Menin is a putative tumor suppressor associated with multiple endocrine tumor type 1 (MEN-1 syndrome). Specifically, Menin has two functional nuclear localization signals and inhibits JunD transcriptional activation. MLL1, a histone methyltransferase, is an active global regulator of gene transcription. Besides, the protein belongs to histone-modifying enzyme and contains the transactivated domain 9aaTAD and participates in the epigenetic maintenance of transcriptional memory. Moreover, the protein-protein interaction targeting menin MLL is a new therapeutic strategy for acute leukemia carrying MLL fusion (MLL leukemia). The interaction between menin MLL protein and protein is essential for the expression of HOXA and Meis1 genes, which will promote the leukemia of MLL leukemia. Furthermore, the interaction between the targeted menin MLL protein and non-peptide small molecule inhibitors can achieve this goal. M-808 is a highly potent and efficacious covalent Menin-MLL interaction inhibitor.
M-808 is a highly potent and efficacious covalent Menin-MLL interaction inhibitor.
How does M-808 work on the target? Let’s study it together.

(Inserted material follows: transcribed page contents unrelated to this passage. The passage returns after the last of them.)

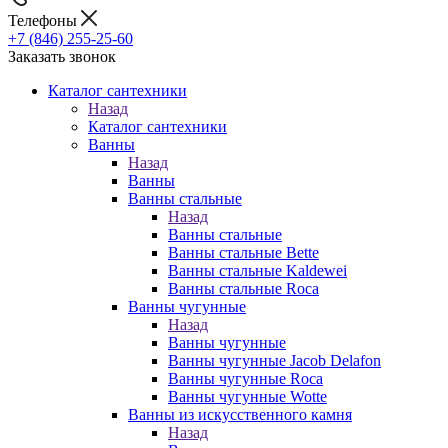
Телефоны
+7 (846) 255-25-60
Заказать звонок
Каталог сантехники
Назад
Каталог сантехники
Ванны
Назад
Ванны
Ванны стальные
Назад
Ванны стальные
Ванны стальные Bette
Ванны стальные Kaldewei
Ванны стальные Roca
Ванны чугунные
Назад
Ванны чугунные
Ванны чугунные Jacob Delafon
Ванны чугунные Roca
Ванны чугунные Wotte
Ванны из искусственного камня
Назад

In the beginning, M-808 is a highly potent and efficacious covalent Menin-MLL interaction inhibitor with a binding IC50 value of 2.6 nM. Meanwhile, M808 exhibits IC50 values of 1 nM, 4 nM and 2.8 nM in MV4;11 cells, MOLM-13 cells and HL60 cells, respectively.
In the second place, M808 forms a covalent bond between its acrylamide and the sulfur atom of Cys329 in menin. Nonetheless, M-808 (16) is well tolerated in SCID mice with intravenous administration of 10 mg/kg or 25 mg/kg every other day dosing (three times a week) for one week.

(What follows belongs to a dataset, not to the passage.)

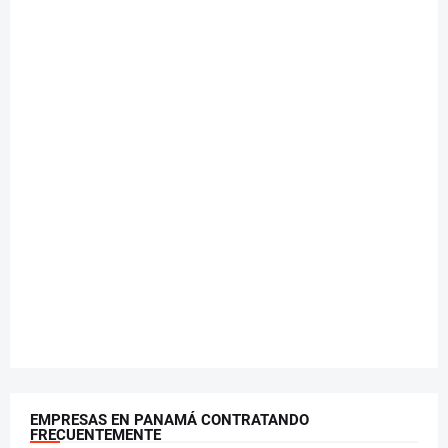
EMPRESAS EN PANAMÁ CONTRATANDO
FRECUENTEMENTE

Last but not the least, M-808 achieves a maximum tumor growth inhibition (TGI) of 97% during treatment (day 35). Particularly, M-808 reduces the average tumor volume from 92 mm3 at the beginning of the treatment to 59 mm3 at day 35, with no significant toxicity.
All in all, M-808 is a highly potent and efficacious covalent Menin-MLL interaction inhibitor.
References:
Shilin Xu, et al. J Med Chem. 2020 May 14;63(9):4997-5010.